Favorite Lyrics- It’s love’s illusions I recall; I really don’t know love at all.
You Were A Kindness- The National: The National aptly describes the inner monologue of a wounded person, the emotions you battle with until you recover from the love you lost.
Favorite Lyrics- Why would you shatter somebody like me? It doesn’t work that way. Wanting not to want you wont make it so. Don’t leave me here alone.
She’s Always A Woman- Billy Joel: This song is so sad to me because I saw myself this way for a long time. I guess I felt sorry for the Billy Joel character who kept wasting his time with this entertaining yet screwed up woman; she wasn’t going to change and he was weirdly okay with that. Too much disclosure? I think you can handle it.
Favorite Lyrics- She can ask for the truth but she’ll never believe you. She’ll only reveal what she wants you to see. She steals like a thief but she’s always a woman to me.
I Know It’s Over- The Smiths: I had a long discussion/heated argument over what the saddest Smith’s song was with a professor once. He said Reel Around The Fountain and I said this one; the funny thing was that secretly we both saw him as the main character in the songs. While the majority of The Smith’s songs are equally devastating I feel the deepest connection to this one and the story of unrequited love.
Favorite Lyrics- Love is natural and real, but not for such as you and I, my love.
Edge Of Desire- John Mayer: Okay, let’s be real for a moment. John Mayer is the ultimate. Continuum was phenomenal, no one is denying that, BUT I just feel more emotionally connected to Battle Studies on the whole; maybe it is because it was mostly a history of one toxic relationship? Idk, there was a cohesion that was hard to beat. Tangent aside, this song is like a depressing drug addiction for me. I get pulled in and swept away every time I hear this. I. Cannot. Get. Enough.

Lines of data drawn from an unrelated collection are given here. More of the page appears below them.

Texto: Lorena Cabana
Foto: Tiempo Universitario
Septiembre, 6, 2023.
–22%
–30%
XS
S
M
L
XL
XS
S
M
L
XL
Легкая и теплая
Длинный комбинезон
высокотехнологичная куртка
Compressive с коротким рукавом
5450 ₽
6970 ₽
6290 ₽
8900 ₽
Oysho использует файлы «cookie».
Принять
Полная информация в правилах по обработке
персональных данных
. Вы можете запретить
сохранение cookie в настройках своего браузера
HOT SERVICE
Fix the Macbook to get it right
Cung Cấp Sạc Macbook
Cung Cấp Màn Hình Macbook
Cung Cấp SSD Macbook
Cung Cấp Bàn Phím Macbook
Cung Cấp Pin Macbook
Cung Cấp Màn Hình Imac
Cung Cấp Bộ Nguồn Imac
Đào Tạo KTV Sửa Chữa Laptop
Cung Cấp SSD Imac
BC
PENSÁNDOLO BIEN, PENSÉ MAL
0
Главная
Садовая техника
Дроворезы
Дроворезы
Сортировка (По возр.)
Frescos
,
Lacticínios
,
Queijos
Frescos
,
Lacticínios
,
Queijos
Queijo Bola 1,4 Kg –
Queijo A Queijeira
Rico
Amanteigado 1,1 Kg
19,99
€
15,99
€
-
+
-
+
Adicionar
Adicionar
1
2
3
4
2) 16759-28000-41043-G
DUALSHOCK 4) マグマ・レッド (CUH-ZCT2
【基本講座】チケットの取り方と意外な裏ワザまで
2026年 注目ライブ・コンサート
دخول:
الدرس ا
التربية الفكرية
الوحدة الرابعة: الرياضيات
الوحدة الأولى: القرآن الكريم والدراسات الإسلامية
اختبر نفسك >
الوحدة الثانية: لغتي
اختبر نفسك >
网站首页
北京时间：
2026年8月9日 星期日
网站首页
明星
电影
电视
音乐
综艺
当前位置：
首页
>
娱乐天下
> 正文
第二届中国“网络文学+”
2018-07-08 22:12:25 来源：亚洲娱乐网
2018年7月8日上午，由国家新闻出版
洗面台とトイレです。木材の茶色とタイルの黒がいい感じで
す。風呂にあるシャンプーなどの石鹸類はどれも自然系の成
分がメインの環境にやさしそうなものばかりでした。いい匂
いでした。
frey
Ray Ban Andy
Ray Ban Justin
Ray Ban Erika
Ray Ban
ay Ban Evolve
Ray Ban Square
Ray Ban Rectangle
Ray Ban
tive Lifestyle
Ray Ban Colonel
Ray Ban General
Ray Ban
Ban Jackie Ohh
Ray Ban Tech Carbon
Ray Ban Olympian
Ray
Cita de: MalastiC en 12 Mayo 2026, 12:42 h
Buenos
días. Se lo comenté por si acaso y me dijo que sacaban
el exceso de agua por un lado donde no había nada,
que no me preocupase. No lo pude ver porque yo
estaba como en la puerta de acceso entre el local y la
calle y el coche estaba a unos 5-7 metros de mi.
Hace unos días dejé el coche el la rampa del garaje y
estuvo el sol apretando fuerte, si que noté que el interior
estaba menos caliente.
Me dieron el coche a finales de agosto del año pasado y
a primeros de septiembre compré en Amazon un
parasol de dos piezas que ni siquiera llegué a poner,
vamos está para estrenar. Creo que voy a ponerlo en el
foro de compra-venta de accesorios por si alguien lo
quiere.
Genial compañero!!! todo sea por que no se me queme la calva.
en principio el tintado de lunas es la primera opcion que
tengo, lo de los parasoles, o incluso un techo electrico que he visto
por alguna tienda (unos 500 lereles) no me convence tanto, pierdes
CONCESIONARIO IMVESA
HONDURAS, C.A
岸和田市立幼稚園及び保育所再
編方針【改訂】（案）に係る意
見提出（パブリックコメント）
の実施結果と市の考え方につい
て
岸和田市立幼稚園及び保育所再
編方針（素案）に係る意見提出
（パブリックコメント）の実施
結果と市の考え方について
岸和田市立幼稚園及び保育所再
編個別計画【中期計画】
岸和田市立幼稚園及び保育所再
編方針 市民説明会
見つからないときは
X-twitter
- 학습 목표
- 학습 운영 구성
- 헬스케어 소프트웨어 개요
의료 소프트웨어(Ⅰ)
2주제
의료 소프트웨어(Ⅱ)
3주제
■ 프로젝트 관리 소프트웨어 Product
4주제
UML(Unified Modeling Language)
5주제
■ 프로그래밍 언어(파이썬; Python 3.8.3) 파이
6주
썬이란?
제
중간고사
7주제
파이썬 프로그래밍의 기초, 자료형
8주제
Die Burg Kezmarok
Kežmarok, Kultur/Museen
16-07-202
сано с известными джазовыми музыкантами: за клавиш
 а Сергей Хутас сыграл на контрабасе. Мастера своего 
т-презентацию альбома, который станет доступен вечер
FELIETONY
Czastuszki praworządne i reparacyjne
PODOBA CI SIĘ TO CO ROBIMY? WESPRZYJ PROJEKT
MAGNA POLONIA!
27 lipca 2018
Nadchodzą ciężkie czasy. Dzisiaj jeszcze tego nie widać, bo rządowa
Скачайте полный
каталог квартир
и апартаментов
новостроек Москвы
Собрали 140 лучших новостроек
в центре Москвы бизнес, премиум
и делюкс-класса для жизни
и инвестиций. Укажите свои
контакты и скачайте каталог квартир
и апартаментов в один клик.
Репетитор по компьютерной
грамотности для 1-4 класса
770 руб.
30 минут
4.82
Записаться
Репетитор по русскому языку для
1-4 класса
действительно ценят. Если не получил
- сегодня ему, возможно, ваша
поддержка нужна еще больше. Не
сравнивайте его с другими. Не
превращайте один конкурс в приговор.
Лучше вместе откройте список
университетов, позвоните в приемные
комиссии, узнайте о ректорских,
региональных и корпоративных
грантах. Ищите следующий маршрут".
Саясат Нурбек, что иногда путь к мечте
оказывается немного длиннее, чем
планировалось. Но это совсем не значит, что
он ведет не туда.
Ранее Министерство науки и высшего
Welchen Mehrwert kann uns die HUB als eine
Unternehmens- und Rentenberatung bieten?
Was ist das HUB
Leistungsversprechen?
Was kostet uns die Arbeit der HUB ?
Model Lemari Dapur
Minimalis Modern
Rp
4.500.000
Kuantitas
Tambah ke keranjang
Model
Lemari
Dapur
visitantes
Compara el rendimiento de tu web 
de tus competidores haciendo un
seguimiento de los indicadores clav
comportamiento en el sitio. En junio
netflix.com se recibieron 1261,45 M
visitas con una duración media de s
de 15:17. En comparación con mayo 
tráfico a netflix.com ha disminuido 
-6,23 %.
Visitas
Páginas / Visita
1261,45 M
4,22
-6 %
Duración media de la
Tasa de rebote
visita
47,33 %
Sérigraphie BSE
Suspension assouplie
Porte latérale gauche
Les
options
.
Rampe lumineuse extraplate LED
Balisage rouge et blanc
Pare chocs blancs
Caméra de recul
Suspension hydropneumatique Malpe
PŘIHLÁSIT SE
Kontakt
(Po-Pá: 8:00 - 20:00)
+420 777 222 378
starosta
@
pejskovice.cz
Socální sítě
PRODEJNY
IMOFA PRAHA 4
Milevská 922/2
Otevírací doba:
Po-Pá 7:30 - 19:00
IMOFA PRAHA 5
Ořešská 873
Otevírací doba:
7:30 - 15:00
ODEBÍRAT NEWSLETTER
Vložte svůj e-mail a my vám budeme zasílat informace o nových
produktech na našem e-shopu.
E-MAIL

Favorite Lyrics- I want you so bad I’ll go back on the things I believe. There I just said it, I’m scared you’ll forget about me.
Jesus Christ- Brand New: Jesse Lacey’s trust issues with God. There are people who don’t like this song, but I think that anyone who has had a crisis of faith or has tried to understand what the atonement means for them or who struggles with habits/desires that are inconsistent with what they strive to become can relate to this song. And even though it isn’t a song about a romantic relationship, it is a song about a relationship in crisis.
Favorite Lyrics- My bright is too slight to hold back all my dark.
Graceland- The Tallest Man On Earth (Paul Simon cover): The first time I heard this song I was far too young to understand what was going on but I felt it. A decade later I came upon THIS rendition; Simon’s original lyrics rung even truer after years of experiencing the feeling he was talking about.
Favorite Lyrics- She comes back to tell me she’s gone. As if I didn’t know that. And she said losing love is like a window in your heart: everybody sees you’re blown apart, everybody sees the wind blow.
Take It All- ADELE: You didn’t think I was going to make a sad playlist without an Adele song, did you? You can find Jill and I belting this one on our way to church most Sundays, two lonely hearts singing about our exhausting relationships to the void.
Favorite Lyrics: You’ve given up so easily; I thought you loved me more than this.
Guess I’m Doing Fine- Beck: I would like to thank whatever vixen demolished Beck’s heart so that he could compose Sea Change. It was a refreshingly solemn addition to his token anti-folk repertoire. Listen to “Lost Cause” directly afterwards for the ultimate emo experience.
Favorite lyrics: It’s only lies that I’m living. It’s only tears that I’m crying. It’s only you that I’m losing. Guess I’m doing fine.